In these conditions, the classical model of fighting crime is ineffective. Each agency operates independently, with its own plan and media policy. Joint meetings exist, but often serve a purely formal role – something is signed, photos are taken. Resolutions carry no obligation, no sanctions, no legal binding. Institutions function – but not effectively together. A vacuum forms, ripe for criminality. Despite its status, the Prosecutor General currently lacks the authority to enforce joint strategy implementation. In 2021, the Prosecutor General issued a declarative order on coordination (No. 28, amended by Order No. 3 of 02.01.2023), but in practice, it amounted to mere imitation.

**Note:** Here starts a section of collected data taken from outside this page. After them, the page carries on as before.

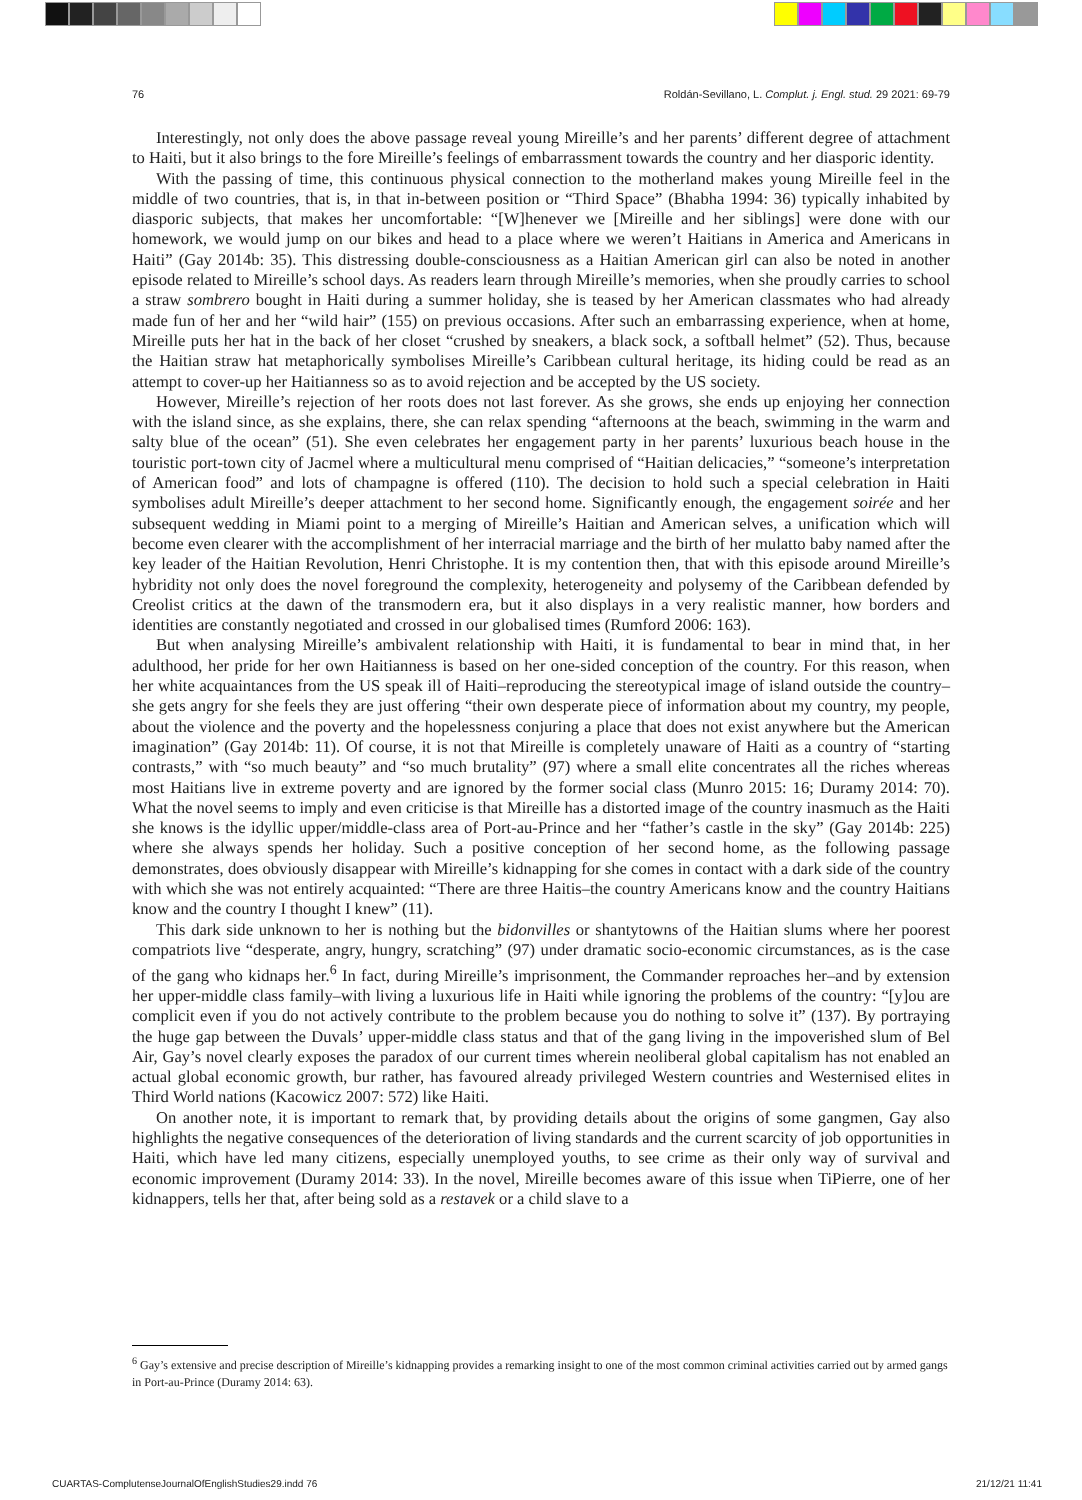76 Roldán-Sevillano, L. Complut. j. Engl. stud. 29 2021: 69-79
Interestingly, not only does the above passage reveal young Mireille’s and her parents’ different degree of attachment to Haiti, but it also brings to the fore Mireille’s feelings of embarrassment towards the country and her diasporic identity.
With the passing of time, this continuous physical connection to the motherland makes young Mireille feel in the middle of two countries, that is, in that in-between position or “Third Space” (Bhabha 1994: 36) typically inhabited by diasporic subjects, that makes her uncomfortable: “[W]henever we [Mireille and her siblings] were done with our homework, we would jump on our bikes and head to a place where we weren’t Haitians in America and Americans in Haiti” (Gay 2014b: 35). This distressing double-consciousness as a Haitian American girl can also be noted in another episode related to Mireille’s school days. As readers learn through Mireille’s memories, when she proudly carries to school a straw sombrero bought in Haiti during a summer holiday, she is teased by her American classmates who had already made fun of her and her “wild hair” (155) on previous occasions. After such an embarrassing experience, when at home, Mireille puts her hat in the back of her closet “crushed by sneakers, a black sock, a softball helmet” (52). Thus, because the Haitian straw hat metaphorically symbolises Mireille’s Caribbean cultural heritage, its hiding could be read as an attempt to cover-up her Haitianness so as to avoid rejection and be accepted by the US society.
However, Mireille’s rejection of her roots does not last forever. As she grows, she ends up enjoying her connection with the island since, as she explains, there, she can relax spending “afternoons at the beach, swimming in the warm and salty blue of the ocean” (51). She even celebrates her engagement party in her parents’ luxurious beach house in the touristic port-town city of Jacmel where a multicultural menu comprised of “Haitian delicacies,” “someone’s interpretation of American food” and lots of champagne is offered (110). The decision to hold such a special celebration in Haiti symbolises adult Mireille’s deeper attachment to her second home. Significantly enough, the engagement soirée and her subsequent wedding in Miami point to a merging of Mireille’s Haitian and American selves, a unification which will become even clearer with the accomplishment of her interracial marriage and the birth of her mulatto baby named after the key leader of the Haitian Revolution, Henri Christophe. It is my contention then, that with this episode around Mireille’s hybridity not only does the novel foreground the complexity, heterogeneity and polysemy of the Caribbean defended by Creolist critics at the dawn of the transmodern era, but it also displays in a very realistic manner, how borders and identities are constantly negotiated and crossed in our globalised times (Rumford 2006: 163).
But when analysing Mireille’s ambivalent relationship with Haiti, it is fundamental to bear in mind that, in her adulthood, her pride for her own Haitianness is based on her one-sided conception of the country. For this reason, when her white acquaintances from the US speak ill of Haiti–reproducing the stereotypical image of island outside the country–she gets angry for she feels they are just offering “their own desperate piece of information about my country, my people, about the violence and the poverty and the hopelessness conjuring a place that does not exist anywhere but the American imagination” (Gay 2014b: 11). Of course, it is not that Mireille is completely unaware of Haiti as a country of “starting contrasts,” with “so much beauty” and “so much brutality” (97) where a small elite concentrates all the riches whereas most Haitians live in extreme poverty and are ignored by the former social class (Munro 2015: 16; Duramy 2014: 70). What the novel seems to imply and even criticise is that Mireille has a distorted image of the country inasmuch as the Haiti she knows is the idyllic upper/middle-class area of Port-au-Prince and her “father’s castle in the sky” (Gay 2014b: 225) where she always spends her holiday. Such a positive conception of her second home, as the following passage demonstrates, does obviously disappear with Mireille’s kidnapping for she comes in contact with a dark side of the country with which she was not entirely acquainted: “There are three Haitis–the country Americans know and the country Haitians know and the country I thought I knew” (11).
This dark side unknown to her is nothing but the bidonvilles or shantytowns of the Haitian slums where her poorest compatriots live “desperate, angry, hungry, scratching” (97) under dramatic socio-economic circumstances, as is the case of the gang who kidnaps her.<sup>6</sup> In fact, during Mireille’s imprisonment, the Commander reproaches her–and by extension her upper-middle class family–with living a luxurious life in Haiti while ignoring the problems of the country: “[y]ou are complicit even if you do not actively contribute to the problem because you do nothing to solve it” (137). By portraying the huge gap between the Duvals’ upper-middle class status and that of the gang living in the impoverished slum of Bel Air, Gay’s novel clearly exposes the paradox of our current times wherein neoliberal global capitalism has not enabled an actual global economic growth, bur rather, has favoured already privileged Western countries and Westernised elites in Third World nations (Kacowicz 2007: 572) like Haiti.
On another note, it is important to remark that, by providing details about the origins of some gangmen, Gay also highlights the negative consequences of the deterioration of living standards and the current scarcity of job opportunities in Haiti, which have led many citizens, especially unemployed youths, to see crime as their only way of survival and economic improvement (Duramy 2014: 33). In the novel, Mireille becomes aware of this issue when TiPierre, one of her kidnappers, tells her that, after being sold as a restavek or a child slave to a
<sup>6</sup> Gay’s extensive and precise description of Mireille’s kidnapping provides a remarking insight to one of the most common criminal activities carried out by armed gangs in Port-au-Prince (Duramy 2014: 63).
CUARTAS-ComplutenseJournalOfEnglishStudies29.indd 76 21/12/21 11:41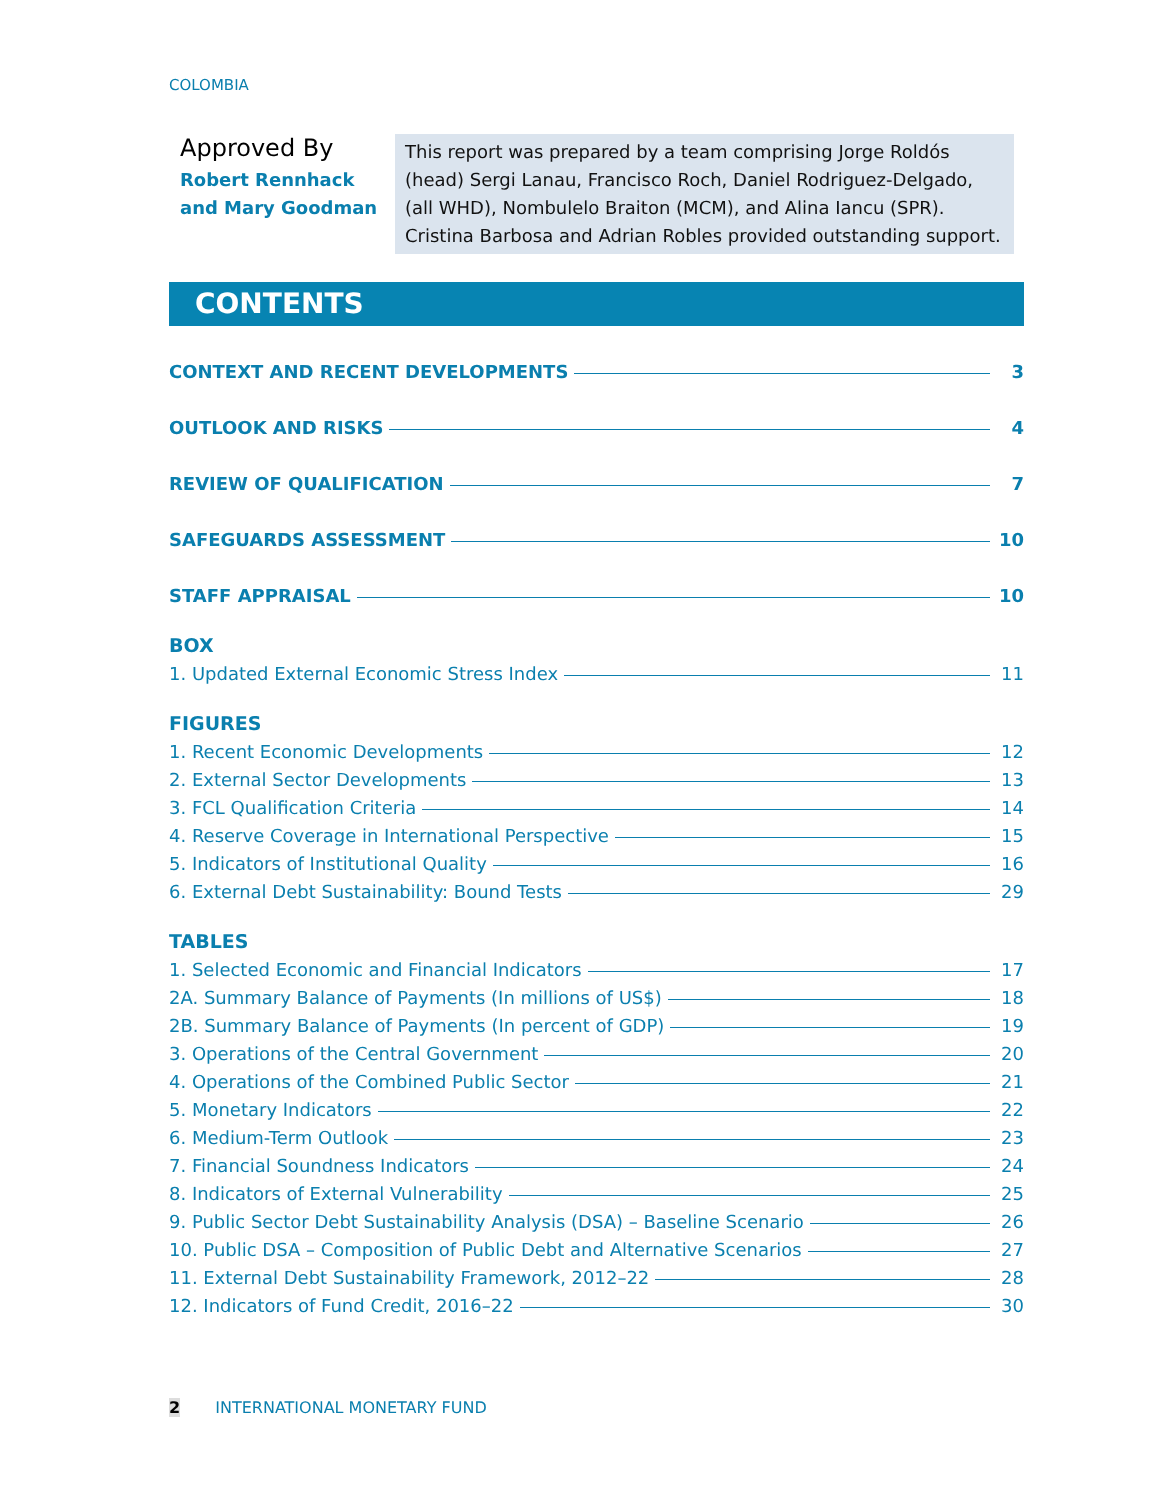COLOMBIA
Approved By
Robert Rennhack and Mary Goodman
This report was prepared by a team comprising Jorge Roldós (head) Sergi Lanau, Francisco Roch, Daniel Rodriguez-Delgado, (all WHD), Nombulelo Braiton (MCM), and Alina Iancu (SPR). Cristina Barbosa and Adrian Robles provided outstanding support.
CONTENTS
CONTEXT AND RECENT DEVELOPMENTS 3
OUTLOOK AND RISKS 4
REVIEW OF QUALIFICATION 7
SAFEGUARDS ASSESSMENT 10
STAFF APPRAISAL 10
BOX
1. Updated External Economic Stress Index 11
FIGURES
1. Recent Economic Developments 12
2. External Sector Developments 13
3. FCL Qualification Criteria 14
4. Reserve Coverage in International Perspective 15
5. Indicators of Institutional Quality 16
6. External Debt Sustainability: Bound Tests 29
TABLES
1. Selected Economic and Financial Indicators 17
2A. Summary Balance of Payments (In millions of US$) 18
2B. Summary Balance of Payments (In percent of GDP) 19
3. Operations of the Central Government 20
4. Operations of the Combined Public Sector 21
5. Monetary Indicators 22
6. Medium-Term Outlook 23
7. Financial Soundness Indicators 24
8. Indicators of External Vulnerability 25
9. Public Sector Debt Sustainability Analysis (DSA) – Baseline Scenario 26
10. Public DSA – Composition of Public Debt and Alternative Scenarios 27
11. External Debt Sustainability Framework, 2012–22 28
12. Indicators of Fund Credit, 2016–22 30
2 INTERNATIONAL MONETARY FUND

The Prosecutor’s Office, as an institution of balance, could become the unifying body. Not as a superstructure with unlimited powers, but as an organizational center, with access to operational information for coordination and the ability to engage in preventative activity (i.e., crime prevention). Not a punitive agency, not a political tool – but a framework that brings together fragments of justice scattered across dozens of bodies. This model already exists in some European countries, though with different approaches. In France, prosecutors hold broad administrative powers to coordinate law enforcement, serving as a central hub. In Italy, the prosecution service is granted procedural and administrative coordination powers over all law enforcement activities. Even in Poland, whose structure resembles ours, the Prosecutor General (also the Minister of Justice) is vested with extended coordination and supervisory powers and can initiate the creation of interagency investigative groups with participation from the Anti-Corruption Bureau, police, and other law enforcement bodies.
So why haven’t we moved in this direction? Partly due to inertia. Partly due to fear of reverting to the Soviet-style prosecution system. But legislative gaps have created the illusion of neutrality – behind which lie chaos and impunity. Without real coordination, the criminal justice system will fail to meet societal demands.
What should be done? First and foremost, expand the coordination function in law. It must be clearly defined in the Constitution of Ukraine, the core law, and outlined in departmental legal acts. The grounds, procedures, timelines, monitoring, accountability, and implementation mechanisms must be specified. The Prosecutor’s Office should be obligated to convene and organize joint meetings, form interagency investigative teams, and align investigative approaches. Regular, public reporting with real data – not vague generalities – must be ensured. Accountability should be both parliamentary and public. And above all, there must be political will to build a new kind of Prosecutor’s Office – not one that punishes indiscriminately, nor one that observes powerlessly, but one that is institutionally responsible and capable of effective coordination.